D’après les informations obtenues par l’aut’journal, les demandes patronales n’ont fait que mettre le feu aux poudres: une tentative de conventionner le fait qu’ils ne respectent pas les conditions de travail prévues aux conventions collectives sous le couvert de la flexibilité et de la productivité.
Les employeurs clament que leurs demandes s’arriment aux nouvelles réalités de l’industrie, beaucoup sont plutôt d’avis qu’elles reflètent des pratiques déloyales généralisées. Chose certaine, le malaise est palpable chez les travailleurs et les causes sont nombreuses: travail au noir, santé et sécurité, précarité et absence de sécurité d’emploi n’en sont que quelques exemples.
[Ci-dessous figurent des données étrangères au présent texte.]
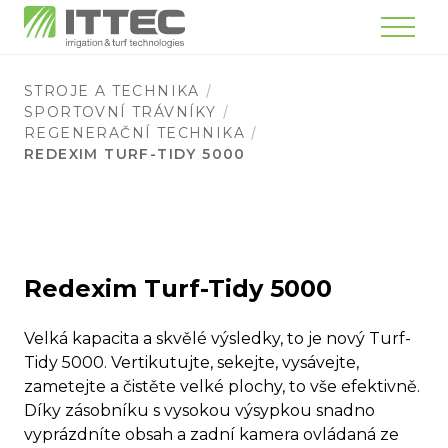
Menu
STROJE A TECHNIKA
SPORTOVNÍ TRÁVNÍKY
REGENERAČNÍ TECHNIKA
REDEXIM TURF-TIDY 5000
Redexim Turf-Tidy 5000
Velká kapacita a skvělé výsledky, to je nový Turf-
Tidy 5000. Vertikutujte, sekejte, vysávejte,
zametejte a čistěte velké plochy, to vše efektivně.
Díky zásobníku s vysokou výsypkou snadno
vyprázdníte obsah a zadní kamera ovládaná ze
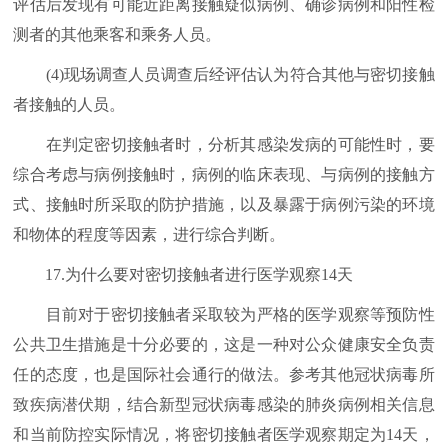
评估后发现有可能近距离接触疑似病例、确诊病例和阳性检
测者的其他乘客和乘务人员。
(4)现场调查人员调查后经评估认为符合其他与密切接触
者接触的人员。
在判定密切接触者时，分析其感染发病的可能性时，要
综合考虑与病例接触时，病例的临床表现、与病例的接触方
式、接触时所采取的防护措施，以及暴露于病例污染的环境
和物体的程度等因素，进行综合判断。
17.为什么要对密切接触者进行医学观察14天
目前对于密切接触者采取较为严格的医学观察等预防性
公共卫生措施是十分必要的，这是一种对公众健康安全负责
任的态度，也是国际社会通行的做法。参考其他冠状病毒所
致疾病潜伏期，结合新型冠状病毒感染的肺炎病例相关信息
和当前防控实际情况，将密切接触者医学观察期定为14天，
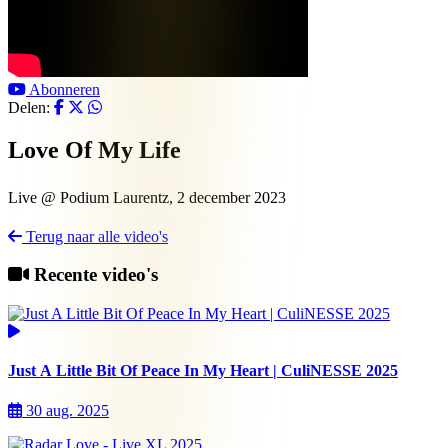
Abonneren
Delen:
Love Of My Life
Live @ Podium Laurentz, 2 december 2023
Terug naar alle video's
Recente video's
Just A Little Bit Of Peace In My Heart | CuliNESSE 2025
30 aug. 2025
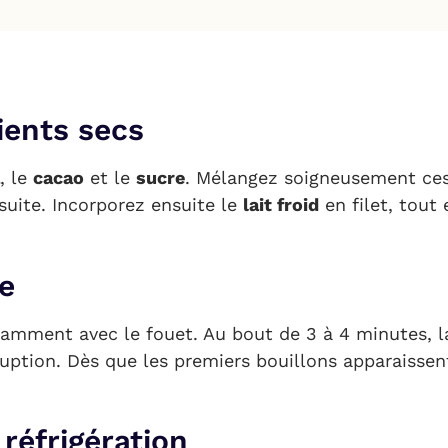
ients secs
, le
cacao
et le
sucre
. Mélangez soigneusement ces
suite. Incorporez ensuite le
lait froid
en filet, tout
e
tamment avec le fouet. Au bout de 3 à 4 minutes, 
ruption. Dès que les premiers bouillons apparaisse
 réfrigération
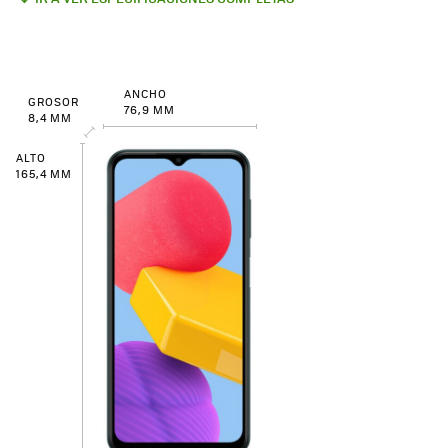
ANCHO
GROSOR
76,9 MM
8,4 MM
ALTO
165,4 MM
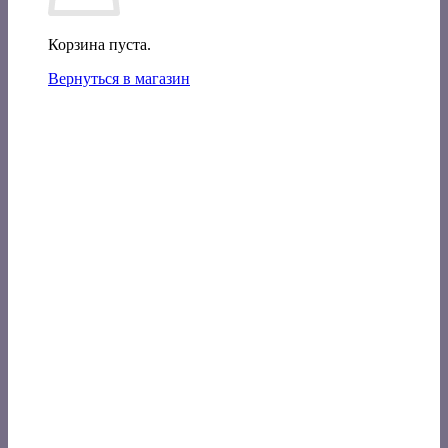
Корзина пуста.
Вернуться в магазин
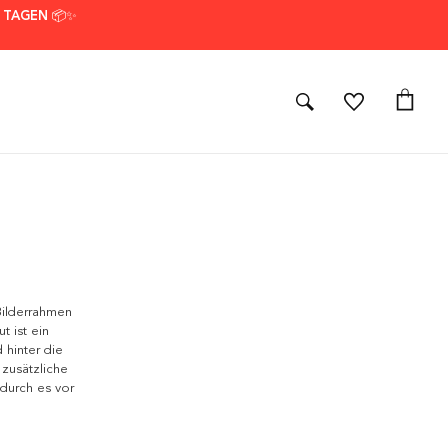
7 TAGEN 📦✨
Bilderrahmen
t ist ein
 hinter die
zusätzliche
durch es vor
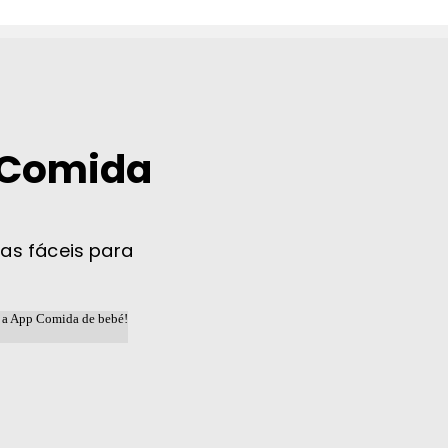
 Comida
tas fáceis para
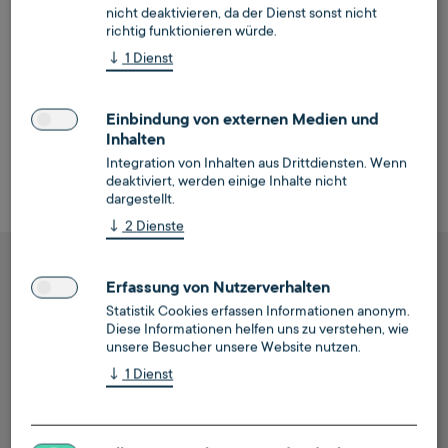
nicht deaktivieren, da der Dienst sonst nicht
richtig funktionieren würde.
↓
1
Dienst
Einbindung von externen Medien und
Inhalten
Integration von Inhalten aus Drittdiensten. Wenn
deaktiviert, werden einige Inhalte nicht
dargestellt.
↓
2
Dienste
Erfassung von Nutzerverhalten
Wie gestalten Sie die
Statistik Cookies erfassen Informationen anonym.
Wärmewende mit?
Diese Informationen helfen uns zu verstehen, wie
unsere Besucher unsere Website nutzen.
↓
1
Dienst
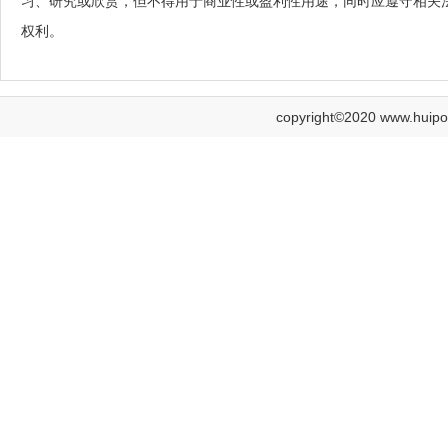
习、研究或欣赏，但不得用于商业性或盈利性用途，同时应遵守相关
权利。
copyright©2020 www.h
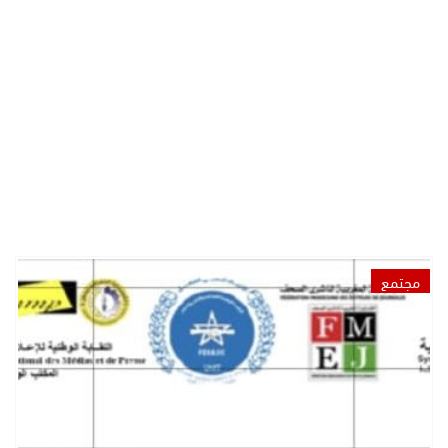
مجتمع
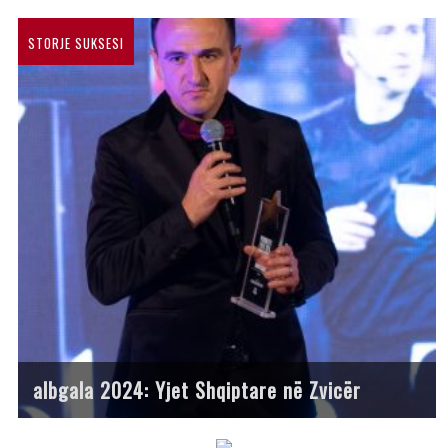
STORJE SUKSESI
albgala 2024: Yjet Shqiptare në Zvicër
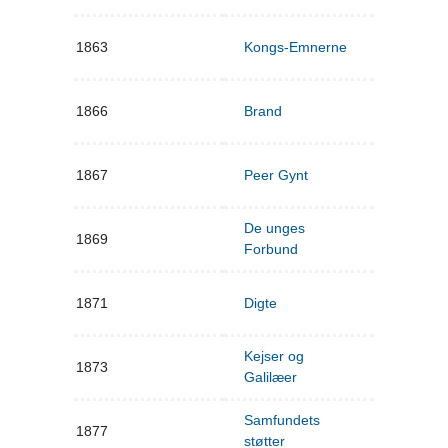
1863
Kongs-Emnerne
1866
Brand
1867
Peer Gynt
De unges
1869
Forbund
1871
Digte
Kejser og
1873
Galilæer
Samfundets
1877
støtter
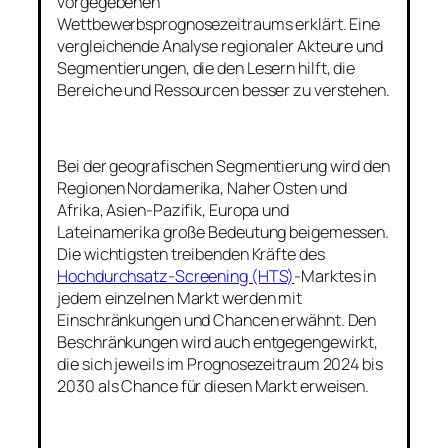
vorgegebenen
Wettbewerbsprognosezeitraums erklärt. Eine
vergleichende Analyse regionaler Akteure und
Segmentierungen, die den Lesern hilft, die
Bereiche und Ressourcen besser zu verstehen.
Bei der geografischen Segmentierung wird den
Regionen Nordamerika, Naher Osten und
Afrika, Asien-Pazifik, Europa und
Lateinamerika große Bedeutung beigemessen.
Die wichtigsten treibenden Kräfte des
Hochdurchsatz-Screening (HTS)
-Marktes in
jedem einzelnen Markt werden mit
Einschränkungen und Chancen erwähnt. Den
Beschränkungen wird auch entgegengewirkt,
die sich jeweils im Prognosezeitraum 2024 bis
2030 als Chance für diesen Markt erweisen.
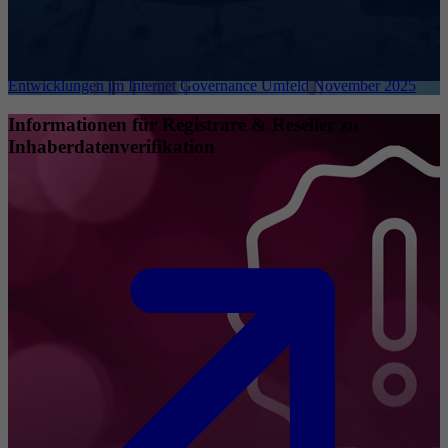
Entwicklungen im Internet Governance Umfeld November 2025
Informationen für Registrare & Reseller zu
Inhaberdatenverifikation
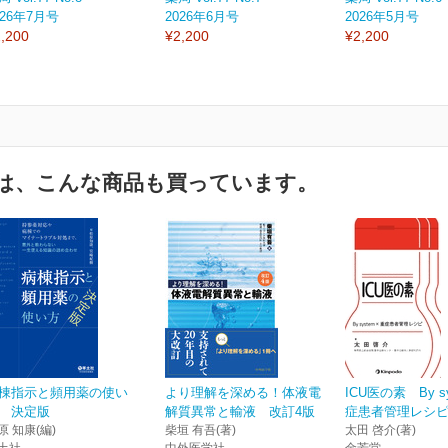
026年7月号
2026年6月号
2026年5月号
,200
¥2,200
¥2,200
は、こんな商品も買っています。
棟指示と頻用薬の使い
より理解を深める！体液電
ICU医の素 By s
 決定版
解質異常と輸液 改訂4版
症患者管理レシ
原 知康(編)
柴垣 有吾(著)
太田 啓介(著)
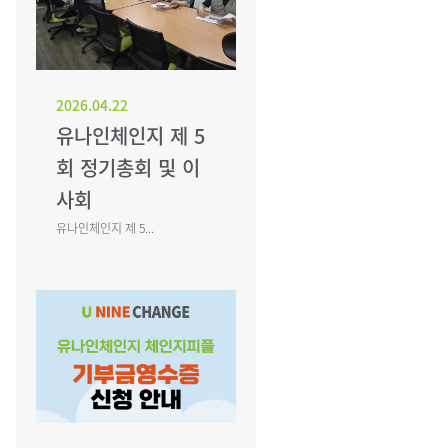
2026.04.22
유나인체인지 제 5
회 정기총회 및 이
사회
유나인체인지 제 5...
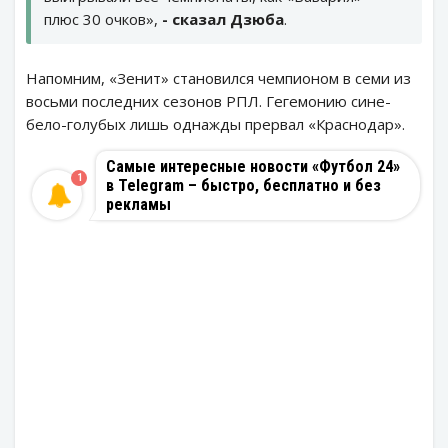
плюс 30 очков»,
- сказал Дзюба
.
Напомним, «Зенит» становился чемпионом в семи из
восьми последних сезонов РПЛ. Гегемонию сине-
бело-голубых лишь однажды прервал «Краснодар».
Самые интересные новости «Футбол 24»
1
в Telegram – быстро, бесплатно и без
рекламы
N’en déplaise à ceux qui rêvent que les luttes ouvrières soient choses du passé dans un «Québec moderne», le conflit de travail imminent dans l’industrie de la construction, tout comme celui des débardeurs du port de Montréal plus tôt cet été, démontrent bien la nécessité du militantisme et de la solidarité syndicale.
Pour rétablir un rapport de force et défendre les droits des travailleurs, la grève est parfois nécessaire. «Le temps, c’est de l’argent», voilà un langage que les patrons comprennent.